Work instruction 1 -> Name the four ways in which, according to the intellectual property text, IP is legally protected.
Work instruction 2 -> According to the intellectual property text, who owns IP developed by a student, trainee, or employee of Mount Sinai?

(Text under study)

Intellectual Property

Researchers in both clinical and basic arenas often create innovation, which means improved products, processes, or approaches for an identified job or function. Innovation can create new markets and/or demand.  Intellectual property (IP) rights, including patents and copyrights, enable the creator to benefit from the innovation.

Mount Sinai’s policy is that if you develop IP as a student, trainee, post-doc, fellow, faculty member, or employee of Mount Sinai, or under the supervision of Mount Sinai, that IP is owned by the Mount Sinai Health System.

An inventor, under U.S. law, is a person who makes an original, significant intellectual contribution leading to the conception of the invention. This concept is significantly different than authorship on an academic publication.

Legal Protection

Legally, IP is protected in four ways: patents, trademarks, copyrights, and trade secrets. Each form of legal protection is governed by its own body of federal and/or state law. Trade secrets and other ownership legalities are regulated by business law. Mount Sinai Innovation Partners (MSIP) can help you learn about protecting your IP.

Public Disclosure

Public disclosure means discussing your invention openly and it can result in your losing your right to patent that invention. Public disclosure includes sharing your IP through journal publications, website publications, and conference presentations. More generally, it is when you make intellectual property publicly available and accessible to those who are skilled in the art to which the invention relates.

(End Text under study)
(Provided information)

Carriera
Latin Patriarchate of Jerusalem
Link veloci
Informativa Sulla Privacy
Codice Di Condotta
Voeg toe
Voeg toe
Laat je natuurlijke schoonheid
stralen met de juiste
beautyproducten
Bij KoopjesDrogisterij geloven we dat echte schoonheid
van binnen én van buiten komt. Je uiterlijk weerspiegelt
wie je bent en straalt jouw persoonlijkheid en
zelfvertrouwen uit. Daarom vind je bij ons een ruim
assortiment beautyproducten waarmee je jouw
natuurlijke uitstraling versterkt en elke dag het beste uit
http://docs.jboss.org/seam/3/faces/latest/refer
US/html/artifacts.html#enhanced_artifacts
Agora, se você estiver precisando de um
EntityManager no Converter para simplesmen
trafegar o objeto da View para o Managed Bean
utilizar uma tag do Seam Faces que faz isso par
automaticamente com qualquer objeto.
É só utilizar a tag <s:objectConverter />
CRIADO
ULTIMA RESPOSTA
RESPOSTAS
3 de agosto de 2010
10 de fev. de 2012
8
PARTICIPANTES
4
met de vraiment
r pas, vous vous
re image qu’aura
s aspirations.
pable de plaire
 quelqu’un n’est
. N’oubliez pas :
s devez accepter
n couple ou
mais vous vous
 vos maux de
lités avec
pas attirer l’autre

(End Provided information)
(Provided information)

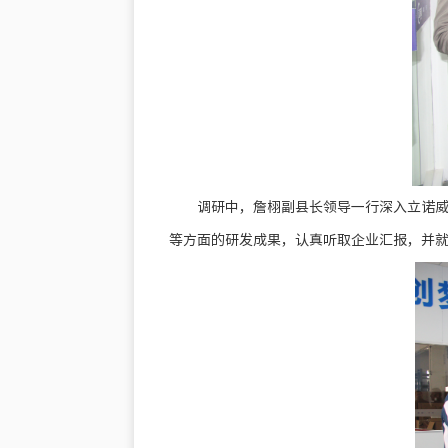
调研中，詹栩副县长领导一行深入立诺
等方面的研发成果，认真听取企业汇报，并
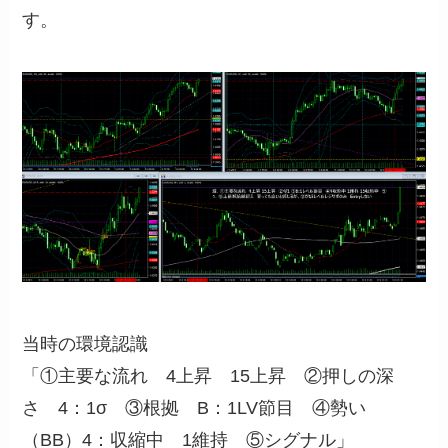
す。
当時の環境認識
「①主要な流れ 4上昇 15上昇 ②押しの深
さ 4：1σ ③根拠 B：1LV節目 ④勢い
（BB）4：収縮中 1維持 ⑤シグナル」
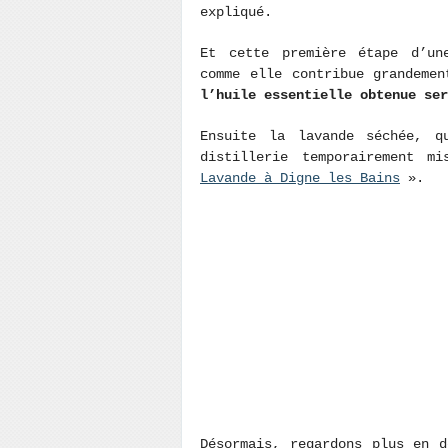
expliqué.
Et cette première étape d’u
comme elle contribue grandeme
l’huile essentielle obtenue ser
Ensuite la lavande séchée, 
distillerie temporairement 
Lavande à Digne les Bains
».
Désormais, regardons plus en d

(End Provided information)

Exercise solution 1 -> Patents, trademarks, copyrights, and trade secrets.

Exercise solution 2 -> The Mount Sinai Health System.